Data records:
◆ ◆ ◆
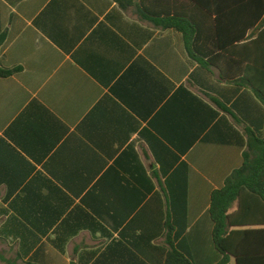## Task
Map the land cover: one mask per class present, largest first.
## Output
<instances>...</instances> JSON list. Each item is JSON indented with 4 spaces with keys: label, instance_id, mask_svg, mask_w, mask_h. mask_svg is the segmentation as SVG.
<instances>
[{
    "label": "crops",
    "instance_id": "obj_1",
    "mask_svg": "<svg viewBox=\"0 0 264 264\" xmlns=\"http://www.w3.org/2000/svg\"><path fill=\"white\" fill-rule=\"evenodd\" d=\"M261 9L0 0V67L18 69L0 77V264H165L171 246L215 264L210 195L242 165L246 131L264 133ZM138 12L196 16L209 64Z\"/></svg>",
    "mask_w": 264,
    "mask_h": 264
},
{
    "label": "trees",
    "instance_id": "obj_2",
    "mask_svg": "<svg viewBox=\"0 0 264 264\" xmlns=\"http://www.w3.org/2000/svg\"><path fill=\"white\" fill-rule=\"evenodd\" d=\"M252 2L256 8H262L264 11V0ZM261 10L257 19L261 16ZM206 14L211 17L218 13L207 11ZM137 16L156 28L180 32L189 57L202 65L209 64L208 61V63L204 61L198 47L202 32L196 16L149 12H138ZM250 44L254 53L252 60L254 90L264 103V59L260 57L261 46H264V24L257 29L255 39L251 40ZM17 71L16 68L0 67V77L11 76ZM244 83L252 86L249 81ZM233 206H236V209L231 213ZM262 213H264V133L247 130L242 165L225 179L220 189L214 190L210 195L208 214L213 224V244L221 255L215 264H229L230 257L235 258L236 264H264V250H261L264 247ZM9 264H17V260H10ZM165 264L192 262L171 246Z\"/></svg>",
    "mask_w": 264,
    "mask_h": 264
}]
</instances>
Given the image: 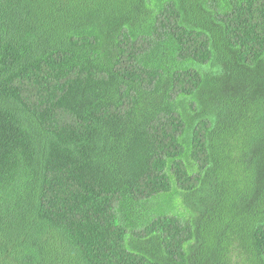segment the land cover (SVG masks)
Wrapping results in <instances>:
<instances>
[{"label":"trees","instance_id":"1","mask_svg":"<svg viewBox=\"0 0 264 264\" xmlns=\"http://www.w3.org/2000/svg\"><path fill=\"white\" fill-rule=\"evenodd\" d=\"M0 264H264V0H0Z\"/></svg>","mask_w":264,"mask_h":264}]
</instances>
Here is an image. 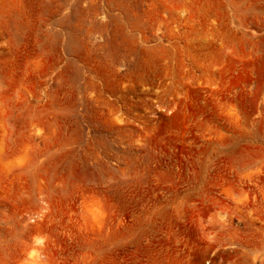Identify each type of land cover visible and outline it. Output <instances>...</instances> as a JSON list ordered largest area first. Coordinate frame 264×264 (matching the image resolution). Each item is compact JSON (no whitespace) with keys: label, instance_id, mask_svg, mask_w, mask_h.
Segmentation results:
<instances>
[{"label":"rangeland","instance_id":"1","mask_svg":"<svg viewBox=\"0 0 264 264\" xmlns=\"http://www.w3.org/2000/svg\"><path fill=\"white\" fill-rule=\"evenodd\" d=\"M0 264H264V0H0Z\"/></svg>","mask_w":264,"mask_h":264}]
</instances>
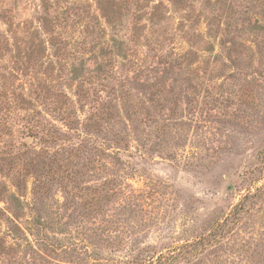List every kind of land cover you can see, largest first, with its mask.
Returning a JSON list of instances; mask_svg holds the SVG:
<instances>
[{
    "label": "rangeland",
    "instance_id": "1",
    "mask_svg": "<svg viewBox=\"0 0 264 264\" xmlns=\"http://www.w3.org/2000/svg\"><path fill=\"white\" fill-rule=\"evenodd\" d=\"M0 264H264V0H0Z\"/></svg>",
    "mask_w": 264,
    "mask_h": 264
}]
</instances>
◆ ◆ ◆
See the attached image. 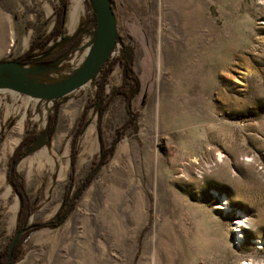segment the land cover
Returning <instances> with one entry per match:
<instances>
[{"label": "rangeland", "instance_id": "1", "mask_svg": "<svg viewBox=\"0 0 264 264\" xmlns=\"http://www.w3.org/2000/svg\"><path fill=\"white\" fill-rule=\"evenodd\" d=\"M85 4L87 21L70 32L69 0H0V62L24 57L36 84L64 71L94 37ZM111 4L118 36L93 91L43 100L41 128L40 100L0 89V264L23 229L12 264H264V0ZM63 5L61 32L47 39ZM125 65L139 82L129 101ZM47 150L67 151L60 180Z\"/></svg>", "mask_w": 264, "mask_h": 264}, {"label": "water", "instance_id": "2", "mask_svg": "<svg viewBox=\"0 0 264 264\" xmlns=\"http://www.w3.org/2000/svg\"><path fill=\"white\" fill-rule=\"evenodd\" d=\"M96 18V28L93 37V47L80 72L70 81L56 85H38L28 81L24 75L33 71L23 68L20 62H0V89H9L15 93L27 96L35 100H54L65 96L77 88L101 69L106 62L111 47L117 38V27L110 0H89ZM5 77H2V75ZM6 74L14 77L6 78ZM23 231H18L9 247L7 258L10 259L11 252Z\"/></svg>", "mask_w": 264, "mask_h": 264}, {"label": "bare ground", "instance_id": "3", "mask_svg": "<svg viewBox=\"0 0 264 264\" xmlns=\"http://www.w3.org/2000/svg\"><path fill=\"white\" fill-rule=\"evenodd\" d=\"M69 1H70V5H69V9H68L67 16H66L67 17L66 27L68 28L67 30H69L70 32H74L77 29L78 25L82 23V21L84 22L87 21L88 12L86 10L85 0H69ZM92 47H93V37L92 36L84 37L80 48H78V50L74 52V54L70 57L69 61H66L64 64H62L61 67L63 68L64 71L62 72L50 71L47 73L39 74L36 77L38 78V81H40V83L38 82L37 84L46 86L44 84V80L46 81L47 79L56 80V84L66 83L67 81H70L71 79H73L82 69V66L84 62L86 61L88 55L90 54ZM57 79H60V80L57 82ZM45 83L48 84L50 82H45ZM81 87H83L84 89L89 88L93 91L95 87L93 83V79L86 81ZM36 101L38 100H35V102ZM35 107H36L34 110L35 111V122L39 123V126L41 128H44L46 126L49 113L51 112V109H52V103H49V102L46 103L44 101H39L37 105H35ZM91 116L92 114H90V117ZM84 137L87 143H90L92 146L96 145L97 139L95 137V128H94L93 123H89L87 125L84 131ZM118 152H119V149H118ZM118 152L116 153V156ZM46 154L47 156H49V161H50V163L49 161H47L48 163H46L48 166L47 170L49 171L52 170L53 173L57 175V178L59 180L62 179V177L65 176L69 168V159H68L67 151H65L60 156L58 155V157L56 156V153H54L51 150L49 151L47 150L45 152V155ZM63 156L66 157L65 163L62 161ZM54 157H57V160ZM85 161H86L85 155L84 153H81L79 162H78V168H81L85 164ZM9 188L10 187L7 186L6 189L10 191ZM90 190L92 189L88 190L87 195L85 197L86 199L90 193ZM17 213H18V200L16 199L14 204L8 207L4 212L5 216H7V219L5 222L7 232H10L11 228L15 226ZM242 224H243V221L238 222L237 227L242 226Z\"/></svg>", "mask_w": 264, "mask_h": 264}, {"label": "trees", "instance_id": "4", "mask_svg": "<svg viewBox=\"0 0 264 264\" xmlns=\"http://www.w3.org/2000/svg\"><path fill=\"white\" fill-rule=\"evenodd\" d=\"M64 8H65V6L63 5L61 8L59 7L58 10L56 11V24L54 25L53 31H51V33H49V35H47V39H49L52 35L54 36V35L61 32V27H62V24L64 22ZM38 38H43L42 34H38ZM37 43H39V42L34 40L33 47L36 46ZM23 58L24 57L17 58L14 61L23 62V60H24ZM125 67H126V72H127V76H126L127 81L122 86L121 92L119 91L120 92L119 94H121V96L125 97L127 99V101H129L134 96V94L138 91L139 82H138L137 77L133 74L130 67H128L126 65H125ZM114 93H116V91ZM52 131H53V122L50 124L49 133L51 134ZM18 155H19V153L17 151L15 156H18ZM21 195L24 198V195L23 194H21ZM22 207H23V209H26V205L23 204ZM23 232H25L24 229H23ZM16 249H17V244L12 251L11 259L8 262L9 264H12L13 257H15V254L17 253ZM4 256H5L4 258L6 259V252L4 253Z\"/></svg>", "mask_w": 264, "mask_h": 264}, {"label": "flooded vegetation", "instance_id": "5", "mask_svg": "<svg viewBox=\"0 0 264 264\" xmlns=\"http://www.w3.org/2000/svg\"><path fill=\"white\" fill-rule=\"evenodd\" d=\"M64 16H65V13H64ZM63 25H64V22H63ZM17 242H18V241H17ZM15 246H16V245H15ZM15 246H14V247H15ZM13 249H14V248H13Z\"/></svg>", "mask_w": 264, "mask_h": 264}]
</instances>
◆ ◆ ◆
Filter the listing above to only the lines that contain the string "Returning", matching case exactly, and copy those lines out.

Returning a JSON list of instances; mask_svg holds the SVG:
Returning <instances> with one entry per match:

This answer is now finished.